A first-in-human study evaluated Telisotuzumab Vedotin (Teliso-V), an antibody-drug conjugate targeting c-Met-positive tumors, particularly in non-small-cell lung cancer (NSCLC) patients. The study enrolled 48 patients, with a median age of 65 years, who had advanced solid tumors, including 35.4% with NSCLC. Patients received Teliso-V intravenously every three weeks. The study aimed to determine the safety, tolerability, pharmacokinetics, and maximum tolerated dose of Teliso-V.
Dose-limiting toxicities were observed in one patient each in the 3.0-mg/kg and 3.3-mg/kg cohorts. Although the maximum tolerated dose was not formally identified, the recommended phase II dose was set at 2.7 mg/kg based on overall safety and tolerability. Common treatment-emergent adverse events included fatigue, nausea, constipation, decreased appetite, vomiting, dyspnea, diarrhea, peripheral edema, and neuropathy. Grade ≥3 adverse events related to Teliso-V were fatigue, anemia, neutropenia, and hypoalbuminemia.

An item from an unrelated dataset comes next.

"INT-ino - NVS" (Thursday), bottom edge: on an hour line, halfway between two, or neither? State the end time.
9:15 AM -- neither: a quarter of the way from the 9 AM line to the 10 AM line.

Pharmacokinetic analysis showed that Teliso-V and total antibody pharmacokinetics were approximately dose proportional, with a mean harmonic half-life of 2 to 4 days. Prospective screening identified 35 out of 58 patients with c-Met-positive NSCLC. Among 16 c-Met-positive NSCLC patients treated with Teliso-V doses of 2.4 to 3.0 mg/kg, three achieved a partial response, with a median response duration of 4.8 months and a median progression-free survival of 5.7 months. No other patients experienced a response, indicating Teliso-V's potential efficacy in a subset of c-Met-positive NSCLC patients.